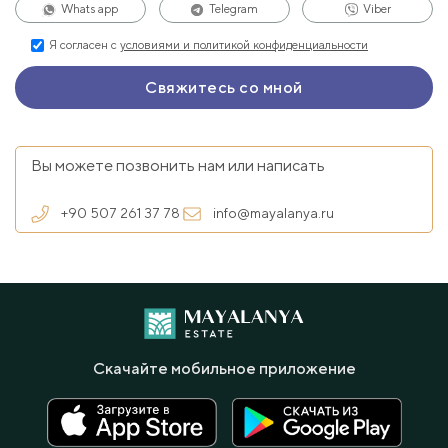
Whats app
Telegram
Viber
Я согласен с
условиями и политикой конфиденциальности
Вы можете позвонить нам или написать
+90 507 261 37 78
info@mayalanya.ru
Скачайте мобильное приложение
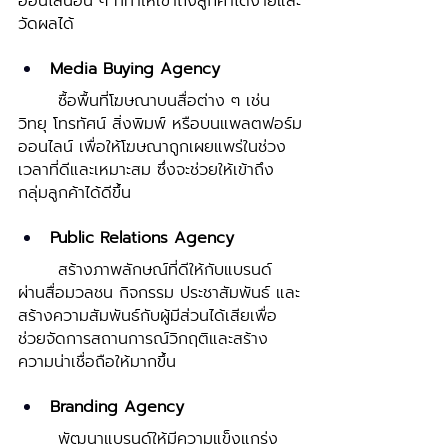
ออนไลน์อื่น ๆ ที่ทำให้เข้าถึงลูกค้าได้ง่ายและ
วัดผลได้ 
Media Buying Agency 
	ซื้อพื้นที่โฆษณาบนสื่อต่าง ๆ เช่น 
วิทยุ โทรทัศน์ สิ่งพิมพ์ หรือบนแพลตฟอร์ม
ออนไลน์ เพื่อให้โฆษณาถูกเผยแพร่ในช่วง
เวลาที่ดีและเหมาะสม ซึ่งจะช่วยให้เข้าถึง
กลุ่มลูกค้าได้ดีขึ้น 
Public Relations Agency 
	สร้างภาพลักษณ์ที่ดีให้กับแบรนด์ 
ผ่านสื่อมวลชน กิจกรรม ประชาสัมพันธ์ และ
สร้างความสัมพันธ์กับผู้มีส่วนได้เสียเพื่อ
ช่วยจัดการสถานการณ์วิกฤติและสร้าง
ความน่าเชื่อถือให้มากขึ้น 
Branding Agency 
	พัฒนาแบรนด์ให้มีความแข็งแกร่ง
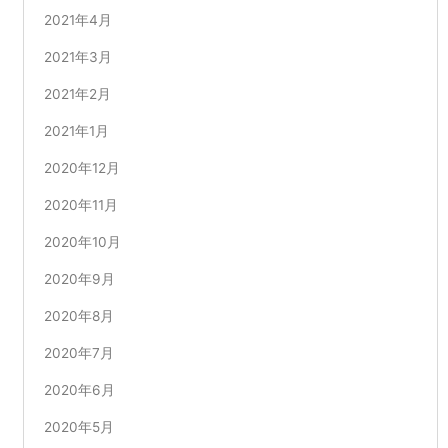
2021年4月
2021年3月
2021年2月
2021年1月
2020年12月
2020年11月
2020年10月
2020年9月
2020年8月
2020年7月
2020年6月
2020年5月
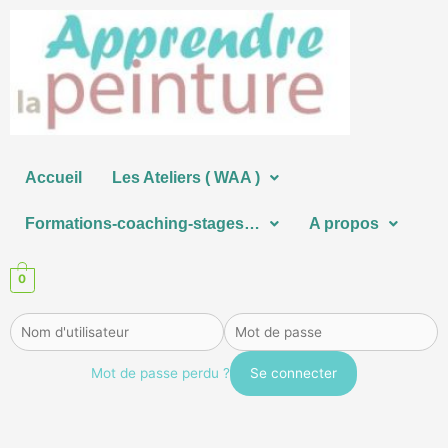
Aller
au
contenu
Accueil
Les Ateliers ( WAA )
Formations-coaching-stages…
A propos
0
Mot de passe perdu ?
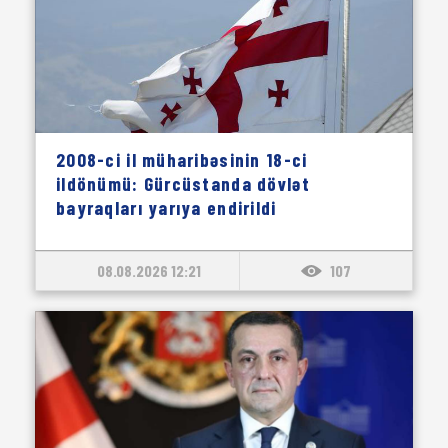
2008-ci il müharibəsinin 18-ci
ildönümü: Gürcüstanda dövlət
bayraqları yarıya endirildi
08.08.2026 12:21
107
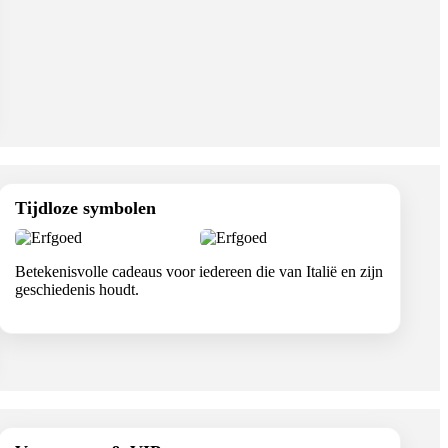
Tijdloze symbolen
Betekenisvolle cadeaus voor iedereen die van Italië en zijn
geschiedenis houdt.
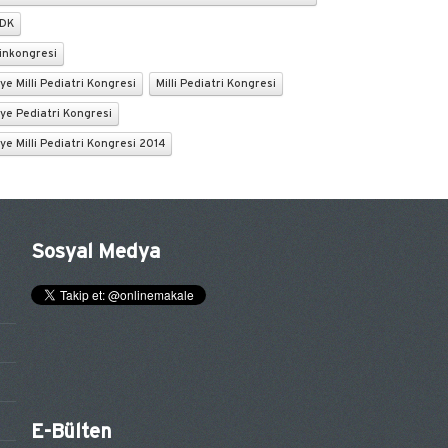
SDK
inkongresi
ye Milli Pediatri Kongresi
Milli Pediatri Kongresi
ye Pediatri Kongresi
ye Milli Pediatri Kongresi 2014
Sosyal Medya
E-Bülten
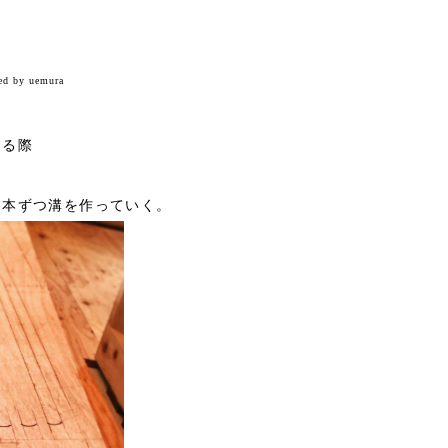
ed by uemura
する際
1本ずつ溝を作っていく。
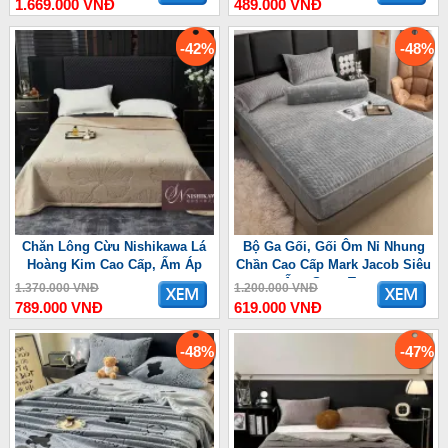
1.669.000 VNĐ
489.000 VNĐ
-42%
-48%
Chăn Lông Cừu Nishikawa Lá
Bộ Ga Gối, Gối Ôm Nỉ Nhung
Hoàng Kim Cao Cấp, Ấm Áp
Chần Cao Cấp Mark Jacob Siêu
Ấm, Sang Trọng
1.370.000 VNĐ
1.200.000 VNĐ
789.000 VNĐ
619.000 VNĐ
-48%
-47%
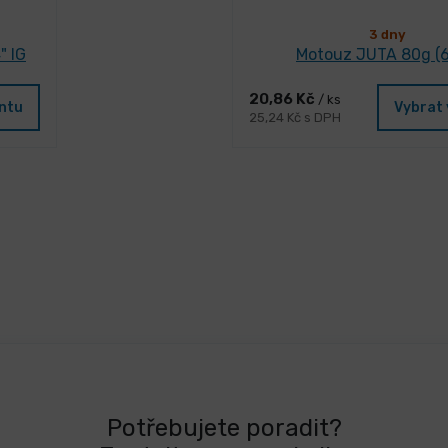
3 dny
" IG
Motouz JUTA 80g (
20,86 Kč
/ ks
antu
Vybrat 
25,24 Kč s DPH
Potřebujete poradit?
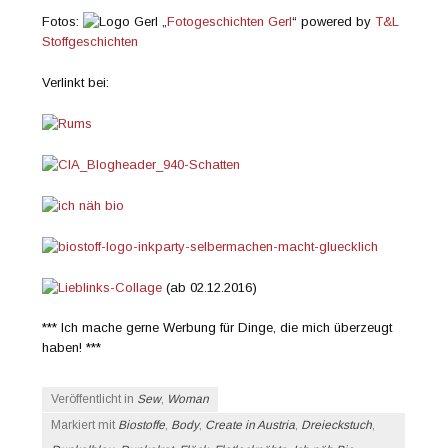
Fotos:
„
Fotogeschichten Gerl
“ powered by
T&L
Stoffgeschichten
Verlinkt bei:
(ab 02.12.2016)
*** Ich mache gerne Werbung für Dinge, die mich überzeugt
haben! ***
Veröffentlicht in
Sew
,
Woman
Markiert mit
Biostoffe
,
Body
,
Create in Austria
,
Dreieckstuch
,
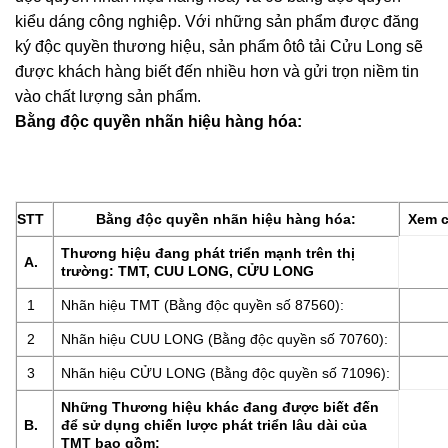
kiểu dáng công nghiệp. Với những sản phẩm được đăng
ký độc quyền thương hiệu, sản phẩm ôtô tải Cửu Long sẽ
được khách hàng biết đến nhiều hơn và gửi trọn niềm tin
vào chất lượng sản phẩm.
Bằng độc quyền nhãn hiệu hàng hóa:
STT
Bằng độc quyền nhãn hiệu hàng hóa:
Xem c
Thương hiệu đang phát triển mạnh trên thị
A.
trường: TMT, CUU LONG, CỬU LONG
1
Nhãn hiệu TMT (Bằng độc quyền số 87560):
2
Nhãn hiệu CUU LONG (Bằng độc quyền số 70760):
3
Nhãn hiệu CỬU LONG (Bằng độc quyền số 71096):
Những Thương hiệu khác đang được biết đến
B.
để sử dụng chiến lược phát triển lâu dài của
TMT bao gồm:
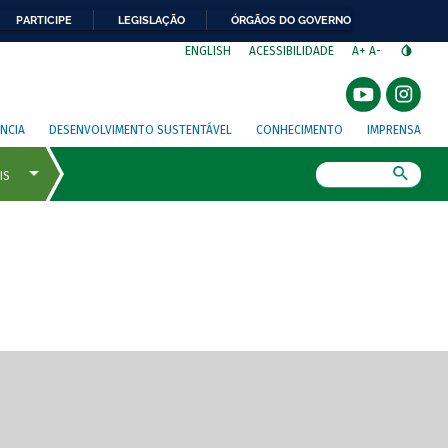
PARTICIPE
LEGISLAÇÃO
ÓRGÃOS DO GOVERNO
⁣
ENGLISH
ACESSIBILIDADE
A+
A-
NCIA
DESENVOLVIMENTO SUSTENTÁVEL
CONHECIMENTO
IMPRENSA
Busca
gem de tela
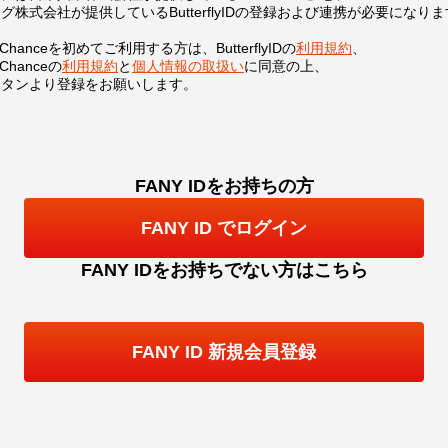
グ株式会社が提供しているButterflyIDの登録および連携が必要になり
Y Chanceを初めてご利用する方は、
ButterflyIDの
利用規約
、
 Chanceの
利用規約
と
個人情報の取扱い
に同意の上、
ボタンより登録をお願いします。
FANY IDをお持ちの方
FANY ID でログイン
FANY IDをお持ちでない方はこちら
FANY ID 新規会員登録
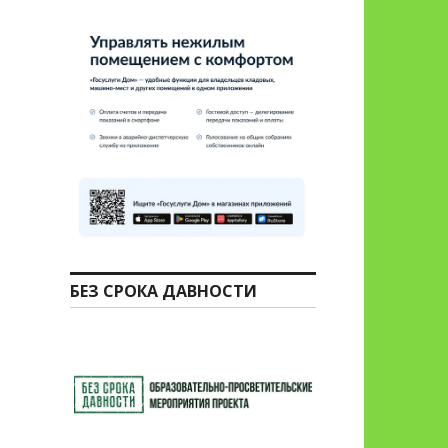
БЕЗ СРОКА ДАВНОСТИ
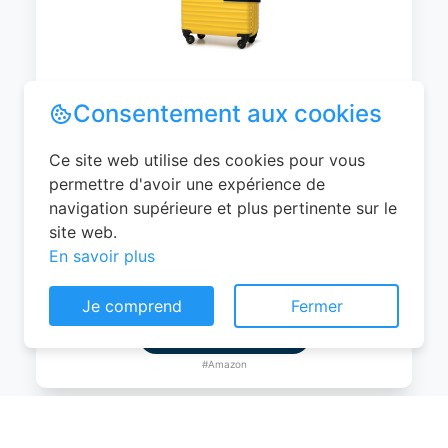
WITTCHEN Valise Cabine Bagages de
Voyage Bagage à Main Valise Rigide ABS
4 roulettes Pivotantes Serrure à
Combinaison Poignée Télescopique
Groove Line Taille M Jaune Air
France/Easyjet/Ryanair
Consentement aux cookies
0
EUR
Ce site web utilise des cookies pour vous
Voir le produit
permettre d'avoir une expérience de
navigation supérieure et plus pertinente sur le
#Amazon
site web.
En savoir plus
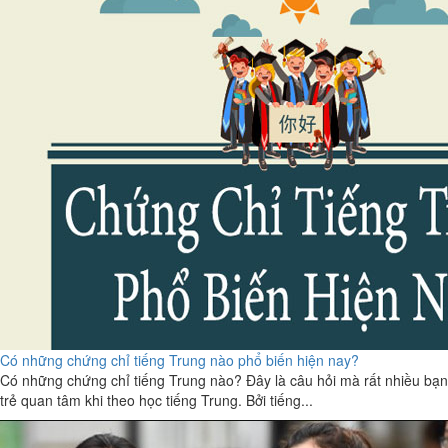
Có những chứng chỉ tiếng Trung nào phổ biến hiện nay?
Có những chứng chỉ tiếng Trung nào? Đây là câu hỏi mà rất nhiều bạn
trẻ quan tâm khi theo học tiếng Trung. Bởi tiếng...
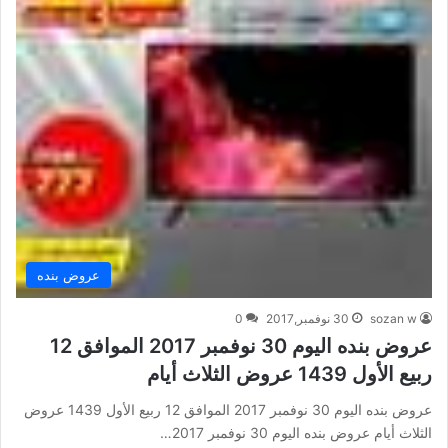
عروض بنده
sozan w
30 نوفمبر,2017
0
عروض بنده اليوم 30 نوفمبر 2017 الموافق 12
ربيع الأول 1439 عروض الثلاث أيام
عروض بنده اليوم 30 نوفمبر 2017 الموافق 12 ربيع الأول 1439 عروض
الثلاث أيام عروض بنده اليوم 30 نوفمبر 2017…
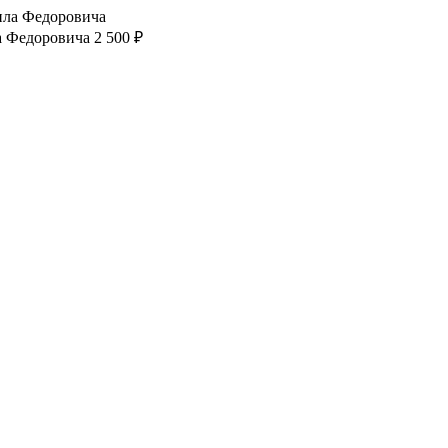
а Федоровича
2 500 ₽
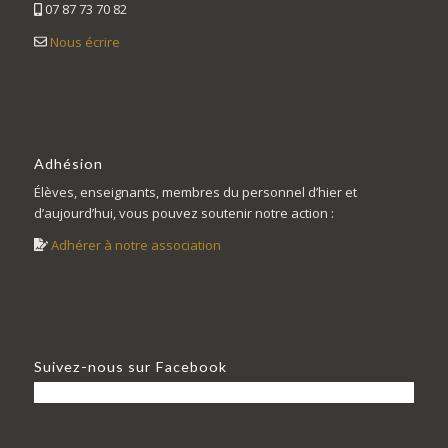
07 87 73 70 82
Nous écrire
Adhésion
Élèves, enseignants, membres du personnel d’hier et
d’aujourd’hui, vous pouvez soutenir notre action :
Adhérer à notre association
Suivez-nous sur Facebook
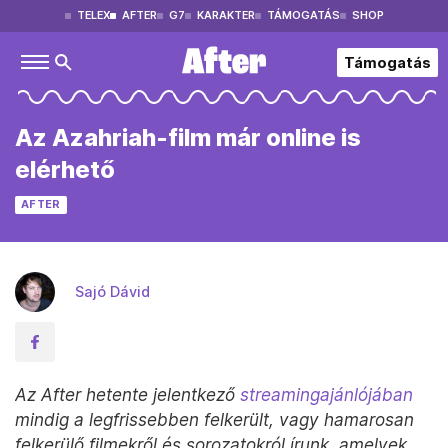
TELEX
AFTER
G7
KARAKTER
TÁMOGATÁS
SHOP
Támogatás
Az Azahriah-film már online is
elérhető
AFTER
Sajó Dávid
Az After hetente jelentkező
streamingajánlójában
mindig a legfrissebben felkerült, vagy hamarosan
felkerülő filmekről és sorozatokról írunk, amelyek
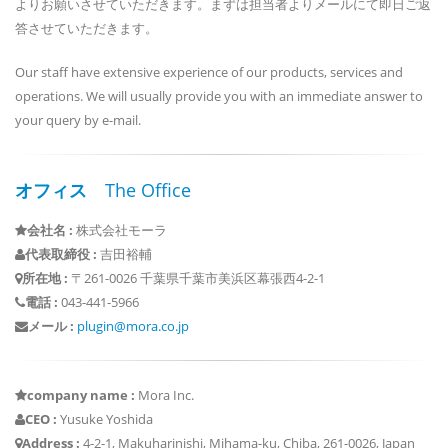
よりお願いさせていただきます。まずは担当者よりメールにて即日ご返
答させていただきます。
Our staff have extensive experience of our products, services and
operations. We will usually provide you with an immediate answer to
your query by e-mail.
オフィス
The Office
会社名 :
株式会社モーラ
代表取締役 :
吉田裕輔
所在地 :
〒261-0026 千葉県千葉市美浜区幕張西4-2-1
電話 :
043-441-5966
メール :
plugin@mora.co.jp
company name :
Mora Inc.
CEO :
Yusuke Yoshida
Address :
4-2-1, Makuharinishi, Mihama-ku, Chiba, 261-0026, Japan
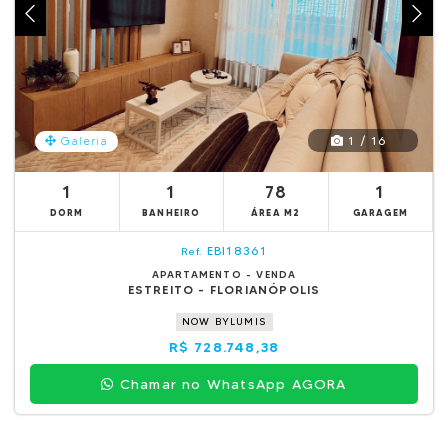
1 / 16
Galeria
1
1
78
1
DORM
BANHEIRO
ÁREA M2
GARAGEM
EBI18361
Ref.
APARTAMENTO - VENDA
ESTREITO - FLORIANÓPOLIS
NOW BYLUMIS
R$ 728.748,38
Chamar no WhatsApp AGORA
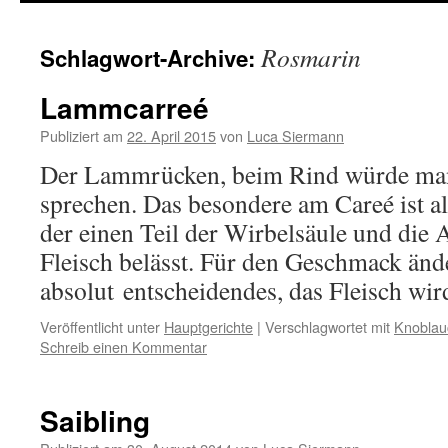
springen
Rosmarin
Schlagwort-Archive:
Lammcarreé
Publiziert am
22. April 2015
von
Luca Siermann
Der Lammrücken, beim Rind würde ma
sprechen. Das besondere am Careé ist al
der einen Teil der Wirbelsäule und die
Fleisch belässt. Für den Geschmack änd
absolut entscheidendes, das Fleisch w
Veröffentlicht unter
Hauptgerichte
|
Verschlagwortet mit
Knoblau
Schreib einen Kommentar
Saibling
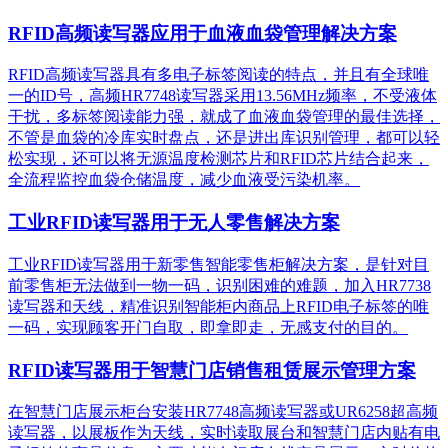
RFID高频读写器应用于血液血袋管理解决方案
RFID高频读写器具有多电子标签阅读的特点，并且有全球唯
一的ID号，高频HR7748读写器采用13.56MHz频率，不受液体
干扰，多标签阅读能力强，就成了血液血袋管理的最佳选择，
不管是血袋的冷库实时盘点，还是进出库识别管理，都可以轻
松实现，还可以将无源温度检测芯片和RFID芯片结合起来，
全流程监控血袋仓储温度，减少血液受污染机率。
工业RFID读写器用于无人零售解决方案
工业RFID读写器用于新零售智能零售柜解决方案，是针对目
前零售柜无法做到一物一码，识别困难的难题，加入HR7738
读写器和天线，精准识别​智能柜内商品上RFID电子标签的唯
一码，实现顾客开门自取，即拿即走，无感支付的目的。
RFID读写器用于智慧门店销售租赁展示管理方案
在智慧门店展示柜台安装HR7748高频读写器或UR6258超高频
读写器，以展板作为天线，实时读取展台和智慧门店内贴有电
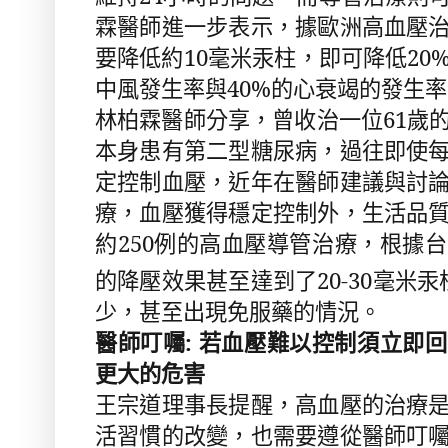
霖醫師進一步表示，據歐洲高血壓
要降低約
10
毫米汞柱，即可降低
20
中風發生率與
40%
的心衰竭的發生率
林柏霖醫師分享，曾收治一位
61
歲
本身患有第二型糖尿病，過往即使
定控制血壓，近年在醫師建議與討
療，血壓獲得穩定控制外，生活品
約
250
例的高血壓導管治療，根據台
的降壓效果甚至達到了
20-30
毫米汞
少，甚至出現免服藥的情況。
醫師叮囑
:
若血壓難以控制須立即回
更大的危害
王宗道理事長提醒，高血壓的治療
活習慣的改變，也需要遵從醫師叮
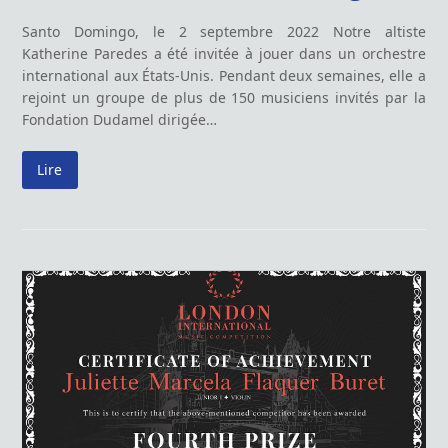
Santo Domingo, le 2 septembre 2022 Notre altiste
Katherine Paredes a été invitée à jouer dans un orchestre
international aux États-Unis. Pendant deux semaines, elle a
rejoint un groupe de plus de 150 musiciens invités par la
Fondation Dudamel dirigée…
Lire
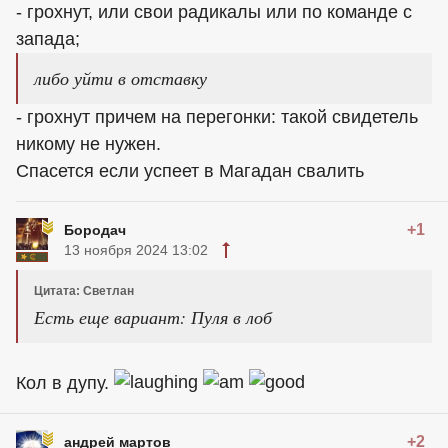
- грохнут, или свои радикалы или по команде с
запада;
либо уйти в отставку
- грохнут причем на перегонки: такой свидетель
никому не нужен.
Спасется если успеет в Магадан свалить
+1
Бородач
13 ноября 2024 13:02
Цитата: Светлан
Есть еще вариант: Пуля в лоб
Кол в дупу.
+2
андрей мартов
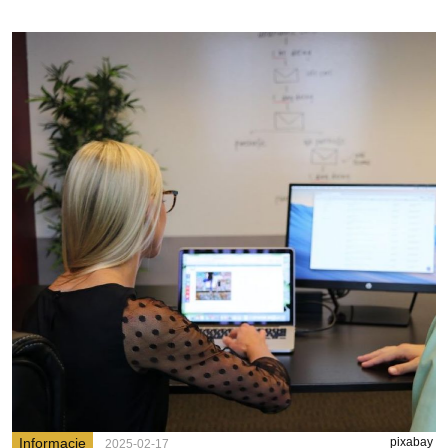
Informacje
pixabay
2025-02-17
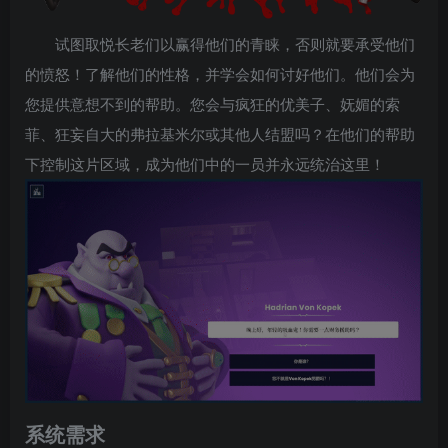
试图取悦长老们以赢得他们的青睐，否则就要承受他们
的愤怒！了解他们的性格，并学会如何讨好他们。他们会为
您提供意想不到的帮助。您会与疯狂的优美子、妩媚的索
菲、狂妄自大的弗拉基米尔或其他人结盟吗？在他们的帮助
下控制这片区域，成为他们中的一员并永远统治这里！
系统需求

**EXERCISE OBJECTIVE:**
Starting with the line that contains "グ株式会社が提供しているButterflyIDの登録および連携が必要になり" and going on through the line that contains "En savoir plus", give the material as a JSON list of strings, one string per line. Skip blank lines and leave the pictures out.

**TASK OUTPUT:**
[
  "グ株式会社が提供しているButterflyIDの登録および連携が必要になり",
  "Y Chanceを初めてご利用する方は、",
  "ButterflyIDの",
  "利用規約",
  "、",
  " Chanceの",
  "利用規約",
  "と",
  "個人情報の取扱い",
  "に同意の上、",
  "ボタンより登録をお願いします。",
  "FANY IDをお持ちの方",
  "FANY ID でログイン",
  "FANY IDをお持ちでない方はこちら",
  "FANY ID 新規会員登録",
  "БЕЗ СРОКА ДАВНОСТИ",
  "WITTCHEN Valise Cabine Bagages de",
  "Voyage Bagage à Main Valise Rigide ABS",
  "4 roulettes Pivotantes Serrure à",
  "Combinaison Poignée Télescopique",
  "Groove Line Taille M Jaune Air",
  "France/Easyjet/Ryanair",
  "Consentement aux cookies",
  "0",
  "EUR",
  "Ce site web utilise des cookies pour vous",
  "Voir le produit",
  "permettre d'avoir une expérience de",
  "navigation supérieure et plus pertinente sur le",
  "#Amazon",
  "site web.",
  "En savoir plus"
]